### Document extract
____________________
While attending Dana Hills High School, the summer after her sophomore year, Balenton stayed with family in Texas for a couple months. “When I came back, I don’t know, everything went away and then I wasn’t homesick anymore,” she says. She hasn’t seen the psychologist since returning from Texas, and her depression is more manageable now.

During senior year, Balenton took an Advanced Placement Psychology course that helped her decide to major in psychology, hoping to become a clinical psychologist or psychiatrist. “I have so much empathy in me, like I care about people a lot, and I don’t want them to feel alone,” she says.

At the same time, she also planned her return to the Philippines. Balenton wanted to attend college there and had to leave the day after graduation because college classes start in June. She would already enter three weeks late as in back in her home country, Balenton realized how behind she was in her knowledge of Tagalog, the national language.

Professors were unsympathetic to her late entrance, one giving a quiz on a famous historical figure she took without any preparation. Balenton says the Filipino language and culture class was especially difficult because she speaks a different dialect of Tagalog.

As a result she dropped out after two weeks and waited another seven months for some paperwork before she could apply for another visa to the United States. During her time in the Philippines, she took advantage of the opportunity to see the sites, visit family, and spend time with her older brother.

Going into the U.S. immigration office alone, she warned her cousins, who were planning to pick her up afterwards, if she walked out crying it meant her application was denied. “Just staring at the wall with the numbers, where they call you. I was thinking what if I get denied,” Balenton says.

She walked out crying, but they were tears of joy. She gave her cousins a thumbs up to let them know. After a stressful meeting, Balenton’s visa was finally approved. She flew back to the United States and enrolled at Saddleback College for the summer semester last year.

While she hopes to raise a child of her own, Balenton has no desire to go through pregnancy herself. “I’m adopting, but I don’t know if I’m gonna get married. Although, I have a dream wedding. I mean, who doesn’t?” Like other millennials Balenton doesn’t want to have a child until she’s closer to her 30s and doesn’t care too much whether or not she ends up married. Also, Balenton has no preference as to the sex of her future baby.

Like most millennials, she was raised with religion but doesn’t. “I’m not that religious, but I’m Catholic…I guess I would christen the baby as a Catholic, but as he or she grows up, he can decide or she can decide for himself or herself,” Balenton said. “I want to educate them to be a good person.” She hopes not to be a controlling parent, telling them which career they must go into.

“I like flying, I like traveling alone,” Balenton said, “I would love to travel by myself.” Once her career gets going, Balenton wants to travel the world by herself, starting with Paris, Rome, and Jerusalem. She has wanderlust and would like to start traveling by going on road trips with her friends, to places like Texas, Virginia, and San Francisco.

Balenton wants to visit the Philippines often when she gets older, but after living in the United States and listening to the crimes in her home country, she never went out alone during her visit last year. Unlike when she was a kid, roaming uninhibited, Balenton made sure a cousin came with her wherever she went.

She admits to being more introverted and kind of socially awkward.“I like my alone time… That’s why when I play computer games in a way I’m alone,” Balenton said. After Saddleback, Balenton plans to transfer to either California State University, Fullerton or University of California, Irvine, however, her dream school is Harvard University. Whether Balenton ends up becoming a psychologist will be determined by her hard work. But if her past is any predictor Balenton will likely get through stressful times playing an online game with friends around the United States.
____________________
### Extracted records
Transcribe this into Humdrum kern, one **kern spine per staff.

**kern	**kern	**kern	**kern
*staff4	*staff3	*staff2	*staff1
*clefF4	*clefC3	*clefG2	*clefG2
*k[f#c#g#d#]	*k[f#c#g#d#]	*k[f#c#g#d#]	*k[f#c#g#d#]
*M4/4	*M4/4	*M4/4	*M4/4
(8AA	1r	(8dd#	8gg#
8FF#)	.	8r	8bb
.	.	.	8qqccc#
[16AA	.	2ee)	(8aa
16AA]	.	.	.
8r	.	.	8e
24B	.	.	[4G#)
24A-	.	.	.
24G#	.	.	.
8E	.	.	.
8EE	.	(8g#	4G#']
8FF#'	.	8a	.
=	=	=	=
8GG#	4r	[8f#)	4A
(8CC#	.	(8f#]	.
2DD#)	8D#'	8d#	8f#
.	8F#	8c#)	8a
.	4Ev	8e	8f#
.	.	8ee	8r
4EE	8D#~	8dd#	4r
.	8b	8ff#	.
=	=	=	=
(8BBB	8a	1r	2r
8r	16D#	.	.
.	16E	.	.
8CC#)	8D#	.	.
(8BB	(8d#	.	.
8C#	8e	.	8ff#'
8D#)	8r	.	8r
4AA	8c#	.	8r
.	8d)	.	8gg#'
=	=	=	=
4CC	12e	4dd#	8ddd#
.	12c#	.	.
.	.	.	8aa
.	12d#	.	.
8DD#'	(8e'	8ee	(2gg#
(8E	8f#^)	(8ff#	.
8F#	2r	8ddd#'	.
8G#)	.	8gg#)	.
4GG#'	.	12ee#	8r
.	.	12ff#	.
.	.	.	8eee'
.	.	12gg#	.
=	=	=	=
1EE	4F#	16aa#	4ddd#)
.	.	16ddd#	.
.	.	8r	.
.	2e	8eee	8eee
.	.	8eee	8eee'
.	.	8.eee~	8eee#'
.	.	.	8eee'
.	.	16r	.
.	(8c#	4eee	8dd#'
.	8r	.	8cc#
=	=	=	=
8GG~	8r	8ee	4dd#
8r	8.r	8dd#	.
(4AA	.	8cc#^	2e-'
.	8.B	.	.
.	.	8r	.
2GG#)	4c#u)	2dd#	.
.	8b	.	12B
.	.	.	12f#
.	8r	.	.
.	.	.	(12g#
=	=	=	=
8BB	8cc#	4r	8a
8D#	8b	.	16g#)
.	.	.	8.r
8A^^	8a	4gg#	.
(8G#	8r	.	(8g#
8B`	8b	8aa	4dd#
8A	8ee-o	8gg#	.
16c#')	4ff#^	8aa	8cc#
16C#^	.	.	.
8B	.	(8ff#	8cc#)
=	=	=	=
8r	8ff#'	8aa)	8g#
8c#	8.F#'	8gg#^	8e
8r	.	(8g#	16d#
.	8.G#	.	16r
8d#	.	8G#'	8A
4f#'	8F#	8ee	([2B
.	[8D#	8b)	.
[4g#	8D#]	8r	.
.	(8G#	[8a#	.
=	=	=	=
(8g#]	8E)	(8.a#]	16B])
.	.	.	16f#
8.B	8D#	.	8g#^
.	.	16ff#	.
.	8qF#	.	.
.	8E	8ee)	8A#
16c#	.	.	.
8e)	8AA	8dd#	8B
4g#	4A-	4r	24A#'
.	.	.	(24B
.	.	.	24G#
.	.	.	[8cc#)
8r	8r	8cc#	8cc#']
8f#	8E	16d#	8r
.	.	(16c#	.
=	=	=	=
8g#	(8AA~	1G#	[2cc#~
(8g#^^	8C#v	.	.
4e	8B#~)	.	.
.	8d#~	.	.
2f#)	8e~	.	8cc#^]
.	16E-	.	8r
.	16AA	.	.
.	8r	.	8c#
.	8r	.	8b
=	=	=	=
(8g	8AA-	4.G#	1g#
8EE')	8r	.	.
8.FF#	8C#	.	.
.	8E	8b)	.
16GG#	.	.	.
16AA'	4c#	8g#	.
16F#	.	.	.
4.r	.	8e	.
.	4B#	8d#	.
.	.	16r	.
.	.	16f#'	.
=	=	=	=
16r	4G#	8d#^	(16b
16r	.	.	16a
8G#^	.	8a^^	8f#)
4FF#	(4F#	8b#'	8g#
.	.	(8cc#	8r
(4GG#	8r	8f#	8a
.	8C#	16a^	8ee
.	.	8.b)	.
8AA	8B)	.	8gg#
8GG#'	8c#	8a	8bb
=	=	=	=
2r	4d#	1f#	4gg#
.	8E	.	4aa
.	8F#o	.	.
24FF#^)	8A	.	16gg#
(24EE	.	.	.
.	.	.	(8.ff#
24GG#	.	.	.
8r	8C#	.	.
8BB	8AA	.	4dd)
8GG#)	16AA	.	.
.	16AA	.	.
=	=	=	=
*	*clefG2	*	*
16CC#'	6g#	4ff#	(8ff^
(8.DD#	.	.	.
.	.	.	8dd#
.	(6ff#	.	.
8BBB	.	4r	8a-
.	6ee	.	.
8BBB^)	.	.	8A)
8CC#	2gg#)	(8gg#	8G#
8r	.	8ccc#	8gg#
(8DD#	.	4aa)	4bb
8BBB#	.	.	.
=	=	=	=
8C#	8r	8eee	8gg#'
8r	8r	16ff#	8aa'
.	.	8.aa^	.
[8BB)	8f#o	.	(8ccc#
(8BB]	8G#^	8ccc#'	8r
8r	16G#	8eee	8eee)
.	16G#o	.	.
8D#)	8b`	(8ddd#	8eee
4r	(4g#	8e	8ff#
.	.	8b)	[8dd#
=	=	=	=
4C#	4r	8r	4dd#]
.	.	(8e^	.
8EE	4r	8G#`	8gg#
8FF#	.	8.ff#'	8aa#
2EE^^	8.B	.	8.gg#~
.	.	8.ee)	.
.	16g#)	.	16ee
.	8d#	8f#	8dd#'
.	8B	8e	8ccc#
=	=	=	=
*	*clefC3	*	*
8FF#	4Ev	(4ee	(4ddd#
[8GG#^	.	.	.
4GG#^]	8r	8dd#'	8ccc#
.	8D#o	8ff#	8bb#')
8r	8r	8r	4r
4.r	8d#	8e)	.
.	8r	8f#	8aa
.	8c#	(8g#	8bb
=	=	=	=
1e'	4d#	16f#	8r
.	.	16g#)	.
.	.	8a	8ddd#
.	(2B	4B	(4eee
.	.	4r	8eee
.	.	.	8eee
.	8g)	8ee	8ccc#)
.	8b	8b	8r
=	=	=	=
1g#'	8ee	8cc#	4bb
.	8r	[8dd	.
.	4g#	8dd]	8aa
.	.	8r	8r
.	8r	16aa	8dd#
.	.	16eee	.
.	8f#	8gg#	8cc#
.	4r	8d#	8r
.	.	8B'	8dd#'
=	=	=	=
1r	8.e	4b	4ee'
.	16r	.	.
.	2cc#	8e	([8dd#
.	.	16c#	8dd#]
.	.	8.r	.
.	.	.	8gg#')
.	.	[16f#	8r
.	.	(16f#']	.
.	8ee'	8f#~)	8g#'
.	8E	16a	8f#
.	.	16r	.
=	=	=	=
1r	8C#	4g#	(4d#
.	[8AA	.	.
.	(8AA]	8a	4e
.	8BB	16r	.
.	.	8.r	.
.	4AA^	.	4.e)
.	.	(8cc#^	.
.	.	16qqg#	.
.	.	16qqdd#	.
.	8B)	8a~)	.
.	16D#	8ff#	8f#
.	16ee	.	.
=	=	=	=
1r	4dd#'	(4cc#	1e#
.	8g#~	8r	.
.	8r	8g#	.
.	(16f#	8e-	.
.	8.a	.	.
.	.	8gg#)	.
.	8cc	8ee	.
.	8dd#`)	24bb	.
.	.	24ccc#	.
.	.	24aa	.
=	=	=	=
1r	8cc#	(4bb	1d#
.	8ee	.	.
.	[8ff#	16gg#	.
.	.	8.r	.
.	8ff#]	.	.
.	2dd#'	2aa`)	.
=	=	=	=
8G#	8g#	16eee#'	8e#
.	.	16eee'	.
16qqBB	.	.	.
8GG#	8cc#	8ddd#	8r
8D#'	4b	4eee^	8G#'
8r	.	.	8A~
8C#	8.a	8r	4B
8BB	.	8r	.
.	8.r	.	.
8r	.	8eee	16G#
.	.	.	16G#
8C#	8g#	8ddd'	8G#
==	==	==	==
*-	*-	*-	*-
____________________
### About this task
From the profile of Balenton, write out word for word the passage that begins with "During senior year, Balenton" and ends with "the national language.".

### The completed task
During senior year, Balenton took an Advanced Placement Psychology course that helped her decide to major in psychology, hoping to become a clinical psychologist or psychiatrist. “I have so much empathy in me, like I care about people a lot, and I don’t want them to feel alone,” she says.

At the same time, she also planned her return to the Philippines. Balenton wanted to attend college there and had to leave the day after graduation because college classes start in June. She would already enter three weeks late as in back in her home country, Balenton realized how behind she was in her knowledge of Tagalog, the national language.